-- WORK ORDER A --
Answer these questions about the forum thread on the second-order ODE:
(i) What homogeneous solution does Malby give?
(ii) What form does Bohrok suggest for the particular solution?
(iii) What substitution does ehild propose for solving the problem?
-- WORK ORDER B --
Repeat word for word the part of the forum thread on the second-order ODE from "For the particular" up to and including "4c₃e^-2x(x - 1)".

-- PAGE EXCERPT --
>>>

Linear second order non-homogeneous ODE question

[Malby]

Determine the general solution to the ODE:

y'' + 2y' = 1 + xe^-2x

I know the solution will be of the form y = y_h + y_p. The homogeneous solution is y = c₁ + c₂e^-2x.

For the particular solution, I have been using the method of undetermined coefficients. c₃e^-2x won't work as it is not linearly independent of the homogeneous solution. So I guess c₃xe^-2x.

So y' = c₃e^-2x(c₃ - 2c₃x)

And y'' = 4c₃e^-2x(x - 1)

Following on from this I end up with a particular solution:

y_p = ((1 + xe^-2x)/(-2e^-2x))xe^-2x

However wolfram disagrees with me. My question is, is the method of undetermined coefficients ok to use for this ODE? Or should I be using the method with the Wronskian (it's name escapes me at the moment)

Cheers

 

[Ray Vickson]

If you put y(x) = C1(x) + C2(x)*exp(-2x) in the DE, you eventually arrive at a first-order DE in v = dC1/dx + exp(-2x)*dC2/dx.

RGV

 

[Malby]

If you put y(x) = C1(x) + C2(x)*exp(-2x) in the DE, you eventually arrive at a first-order DE in v = dC1/dx + exp(-2x)*dC2/dx.

RGV

I'm not sure I understand this. Are you able to explain it a little more?

Cheers

 

[Bohrok]

I'd have to dig out my book or notes to make sure, but I think your particular solution will also need an e^-2x term, so it should be of the form Ae^-2x + Bxe^-2x. I wouldn't use c's for y_h since they're already being used as the constants of integration for y_h.

 

[ehild]

For the method of variation of the parameters, read http://en.wikipedia.org/wiki/Variation_of_parameters.

This problem can be solved for y' as the y term is missing. Denote z=y' and solve the first-order equation z'+2z=1+xe^-2x, then integrate z=y' to get y.

ehild

 

[Malby]

For the method of variation of the parameters, read http://en.wikipedia.org/wiki/Variation_of_parameters.

This problem can be solved for y' as the y term is missing. Denote z=y' and solve the first-order equation z'+2z=1+xe^-2x, then integrate z=y' to get y.

ehild

Aha! Of course. It's all so simple once you know what to do...

Thanks very much!

<<<

[Entries drawn from a collection]
>>>

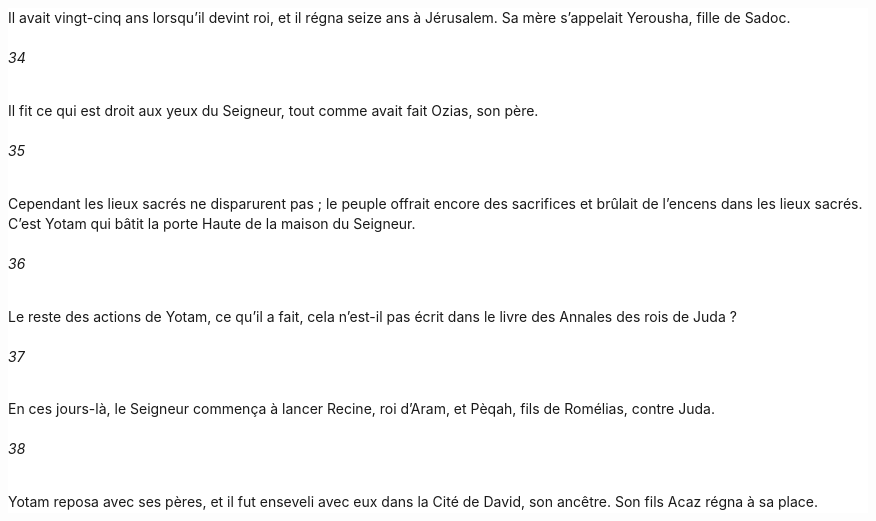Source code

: Il avait vingt-cinq ans lorsqu’il devint roi, et il régna seize ans à Jérusalem. Sa mère s’appelait Yerousha, fille de Sadoc.
###### 34
Il fit ce qui est droit aux yeux du Seigneur, tout comme avait fait Ozias, son père.
###### 35
Cependant les lieux sacrés ne disparurent pas ; le peuple offrait encore des sacrifices et brûlait de l’encens dans les lieux sacrés. C’est Yotam qui bâtit la porte Haute de la maison du Seigneur.
###### 36
Le reste des actions de Yotam, ce qu’il a fait,
cela n’est-il pas écrit dans le livre des Annales des rois de Juda ?
###### 37
En ces jours-là, le Seigneur commença à lancer Recine, roi d’Aram, et Pèqah, fils de Romélias, contre Juda.
###### 38
Yotam reposa avec ses pères,
et il fut enseveli avec eux dans la Cité de David, son ancêtre.
Son fils Acaz régna à sa place.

<<<

-- RESPONSE A --
(i) y = c₁ + c₂e^-2x
(ii) Ae^-2x + Bxe^-2x
(iii) z = y'

-- RESPONSE B --
For the particular solution, I have been using the method of undetermined coefficients. c₃e^-2x won't work as it is not linearly independent of the homogeneous solution. So I guess c₃xe^-2x.

So y' = c₃e^-2x(c₃ - 2c₃x)

And y'' = 4c₃e^-2x(x - 1)